Dataset entries START

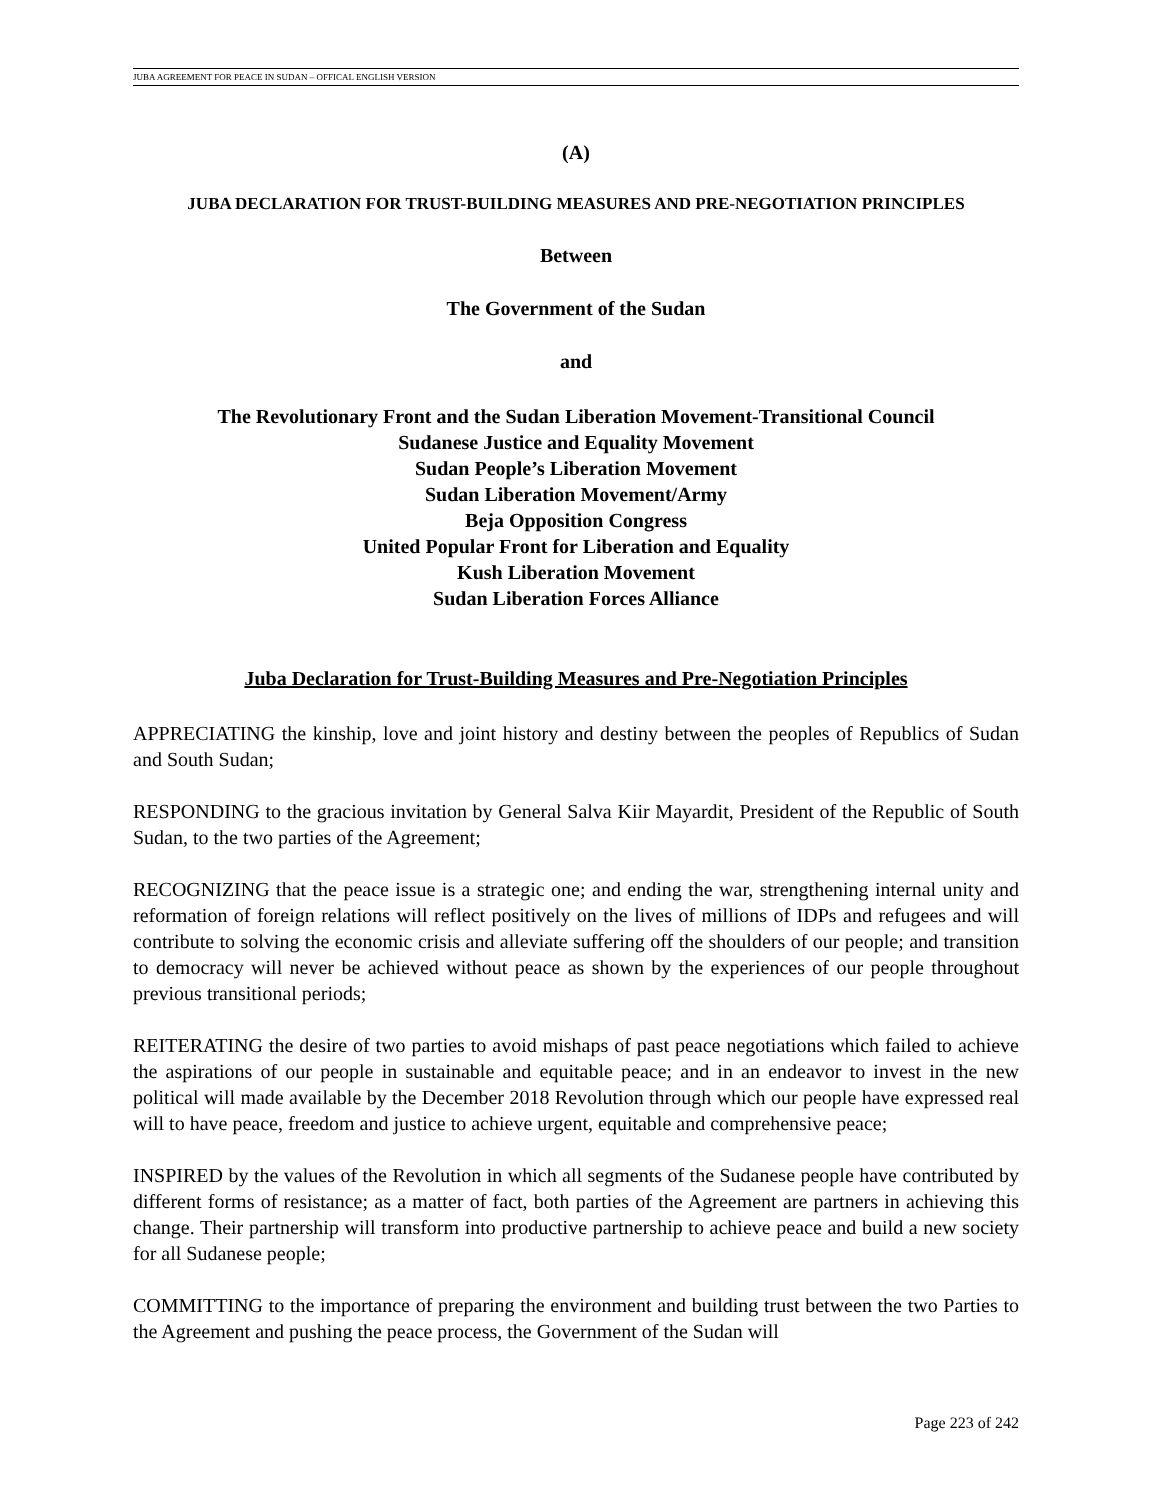JUBA AGREEMENT FOR PEACE IN SUDAN – OFFICAL ENGLISH VERSION
(A)
JUBA DECLARATION FOR TRUST-BUILDING MEASURES AND PRE-NEGOTIATION PRINCIPLES
Between
The Government of the Sudan
and
The Revolutionary Front and the Sudan Liberation Movement-Transitional Council
Sudanese Justice and Equality Movement
Sudan People’s Liberation Movement
Sudan Liberation Movement/Army
Beja Opposition Congress
United Popular Front for Liberation and Equality
Kush Liberation Movement
Sudan Liberation Forces Alliance
Juba Declaration for Trust-Building Measures and Pre-Negotiation Principles
APPRECIATING the kinship, love and joint history and destiny between the peoples of Republics of Sudan and South Sudan;
RESPONDING to the gracious invitation by General Salva Kiir Mayardit, President of the Republic of South Sudan, to the two parties of the Agreement;
RECOGNIZING that the peace issue is a strategic one; and ending the war, strengthening internal unity and reformation of foreign relations will reflect positively on the lives of millions of IDPs and refugees and will contribute to solving the economic crisis and alleviate suffering off the shoulders of our people; and transition to democracy will never be achieved without peace as shown by the experiences of our people throughout previous transitional periods;
REITERATING the desire of two parties to avoid mishaps of past peace negotiations which failed to achieve the aspirations of our people in sustainable and equitable peace; and in an endeavor to invest in the new political will made available by the December 2018 Revolution through which our people have expressed real will to have peace, freedom and justice to achieve urgent, equitable and comprehensive peace;
INSPIRED by the values of the Revolution in which all segments of the Sudanese people have contributed by different forms of resistance; as a matter of fact, both parties of the Agreement are partners in achieving this change. Their partnership will transform into productive partnership to achieve peace and build a new society for all Sudanese people;
COMMITTING to the importance of preparing the environment and building trust between the two Parties to the Agreement and pushing the peace process, the Government of the Sudan will
Page 223 of 242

Dataset entries END

▶ [Your objective] Only the lines from the beginning of the records up to and including the line with "RESPONDING to the" should appear, exactly as they are, and no pictures.

▶ [Task response]
JUBA AGREEMENT FOR PEACE IN SUDAN – OFFICAL ENGLISH VERSION
(A)
JUBA DECLARATION FOR TRUST-BUILDING MEASURES AND PRE-NEGOTIATION PRINCIPLES
Between
The Government of the Sudan
and
The Revolutionary Front and the Sudan Liberation Movement-Transitional Council
Sudanese Justice and Equality Movement
Sudan People’s Liberation Movement
Sudan Liberation Movement/Army
Beja Opposition Congress
United Popular Front for Liberation and Equality
Kush Liberation Movement
Sudan Liberation Forces Alliance
Juba Declaration for Trust-Building Measures and Pre-Negotiation Principles
APPRECIATING the kinship, love and joint history and destiny between the peoples of Republics of Sudan and South Sudan;
RESPONDING to the gracious invitation by General Salva Kiir Mayardit, President of the Republic of South Sudan, to the two parties of the Agreement;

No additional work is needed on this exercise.